- _Task statement_: Send back the whole listing untouched.

- _Available data_:
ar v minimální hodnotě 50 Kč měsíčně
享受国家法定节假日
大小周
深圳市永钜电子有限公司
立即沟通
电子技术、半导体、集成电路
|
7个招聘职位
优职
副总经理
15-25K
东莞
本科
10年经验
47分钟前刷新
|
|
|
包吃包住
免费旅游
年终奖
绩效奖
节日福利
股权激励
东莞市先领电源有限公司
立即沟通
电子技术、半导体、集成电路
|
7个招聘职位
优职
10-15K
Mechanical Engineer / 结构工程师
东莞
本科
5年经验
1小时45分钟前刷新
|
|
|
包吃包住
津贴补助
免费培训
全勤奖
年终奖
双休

- _Your solution_:
ar v minimální hodnotě 50 Kč měsíčně
享受国家法定节假日
大小周
深圳市永钜电子有限公司
立即沟通
电子技术、半导体、集成电路
|
7个招聘职位
优职
副总经理
15-25K
东莞
本科
10年经验
47分钟前刷新
|
|
|
包吃包住
免费旅游
年终奖
绩效奖
节日福利
股权激励
东莞市先领电源有限公司
立即沟通
电子技术、半导体、集成电路
|
7个招聘职位
优职
10-15K
Mechanical Engineer / 结构工程师
东莞
本科
5年经验
1小时45分钟前刷新
|
|
|
包吃包住
津贴补助
免费培训
全勤奖
年终奖
双休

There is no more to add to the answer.